WHAT YOU ARE ASKED TO DO – Print this span of the material below exactly: the line with "pinky dip: (776, 423)", the line with "index mcp: (815, 196)", and every line between them, but nothing else.
START ENTRIES PROVIDED
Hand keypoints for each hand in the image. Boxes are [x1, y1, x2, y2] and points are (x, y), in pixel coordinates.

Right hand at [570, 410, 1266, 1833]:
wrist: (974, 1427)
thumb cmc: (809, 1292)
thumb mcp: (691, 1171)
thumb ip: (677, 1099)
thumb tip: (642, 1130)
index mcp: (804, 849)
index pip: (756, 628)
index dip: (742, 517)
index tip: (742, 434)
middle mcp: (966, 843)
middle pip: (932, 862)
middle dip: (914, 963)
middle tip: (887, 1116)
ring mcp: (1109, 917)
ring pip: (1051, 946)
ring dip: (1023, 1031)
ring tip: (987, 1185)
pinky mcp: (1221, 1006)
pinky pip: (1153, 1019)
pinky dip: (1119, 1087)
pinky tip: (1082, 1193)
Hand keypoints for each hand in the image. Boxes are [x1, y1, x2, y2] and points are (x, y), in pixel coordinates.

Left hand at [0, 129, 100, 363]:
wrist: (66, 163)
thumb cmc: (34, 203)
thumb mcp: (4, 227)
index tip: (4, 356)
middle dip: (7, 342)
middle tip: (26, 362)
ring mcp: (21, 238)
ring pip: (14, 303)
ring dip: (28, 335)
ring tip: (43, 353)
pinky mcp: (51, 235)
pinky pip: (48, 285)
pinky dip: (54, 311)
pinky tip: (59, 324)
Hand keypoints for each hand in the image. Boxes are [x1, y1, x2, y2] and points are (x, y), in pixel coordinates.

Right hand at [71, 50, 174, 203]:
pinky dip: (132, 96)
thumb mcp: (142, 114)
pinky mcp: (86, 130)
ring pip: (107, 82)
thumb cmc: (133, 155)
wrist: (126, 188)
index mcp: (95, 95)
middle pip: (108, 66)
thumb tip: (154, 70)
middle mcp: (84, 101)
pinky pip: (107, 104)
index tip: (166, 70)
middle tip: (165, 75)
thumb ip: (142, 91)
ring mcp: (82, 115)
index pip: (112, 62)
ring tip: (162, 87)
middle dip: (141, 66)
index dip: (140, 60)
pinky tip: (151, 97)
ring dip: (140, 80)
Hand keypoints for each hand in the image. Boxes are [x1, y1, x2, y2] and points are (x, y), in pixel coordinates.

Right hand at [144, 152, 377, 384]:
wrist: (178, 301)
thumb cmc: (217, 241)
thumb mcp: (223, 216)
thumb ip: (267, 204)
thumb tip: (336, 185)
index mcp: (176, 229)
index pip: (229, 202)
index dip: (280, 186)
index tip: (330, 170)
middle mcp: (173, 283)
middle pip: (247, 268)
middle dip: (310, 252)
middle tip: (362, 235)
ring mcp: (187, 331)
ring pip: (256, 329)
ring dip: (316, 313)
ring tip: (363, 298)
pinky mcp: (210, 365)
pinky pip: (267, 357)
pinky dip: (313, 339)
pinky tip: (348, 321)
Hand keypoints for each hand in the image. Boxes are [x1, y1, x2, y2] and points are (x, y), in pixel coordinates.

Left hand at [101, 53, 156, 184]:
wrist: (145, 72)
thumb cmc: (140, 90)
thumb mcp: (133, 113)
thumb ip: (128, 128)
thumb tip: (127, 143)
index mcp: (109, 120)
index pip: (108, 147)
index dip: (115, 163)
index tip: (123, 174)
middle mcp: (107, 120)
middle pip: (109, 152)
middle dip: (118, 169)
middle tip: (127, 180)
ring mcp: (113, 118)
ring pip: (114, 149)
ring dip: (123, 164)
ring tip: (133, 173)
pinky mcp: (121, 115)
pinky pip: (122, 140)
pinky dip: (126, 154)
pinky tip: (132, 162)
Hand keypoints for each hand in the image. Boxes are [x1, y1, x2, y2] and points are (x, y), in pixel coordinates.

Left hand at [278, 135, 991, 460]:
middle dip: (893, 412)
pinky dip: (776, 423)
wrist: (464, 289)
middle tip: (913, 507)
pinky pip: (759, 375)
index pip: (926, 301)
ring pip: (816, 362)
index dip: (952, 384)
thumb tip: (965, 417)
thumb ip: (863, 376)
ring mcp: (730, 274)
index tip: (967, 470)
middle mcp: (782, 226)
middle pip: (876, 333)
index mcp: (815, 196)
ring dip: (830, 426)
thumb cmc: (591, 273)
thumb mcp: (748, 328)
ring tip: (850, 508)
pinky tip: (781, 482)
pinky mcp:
END ENTRIES PROVIDED
OUTPUT BELOW –
pinky dip: (776, 423)
wrist: (464, 289)
middle tip: (913, 507)
pinky pip: (759, 375)
index pip: (926, 301)
ring pip: (816, 362)
index dip: (952, 384)
thumb tip: (965, 417)
thumb ip: (863, 376)
ring mcp: (730, 274)
index tip: (967, 470)
middle mcp: (782, 226)
middle pip: (876, 333)
index mcp: (815, 196)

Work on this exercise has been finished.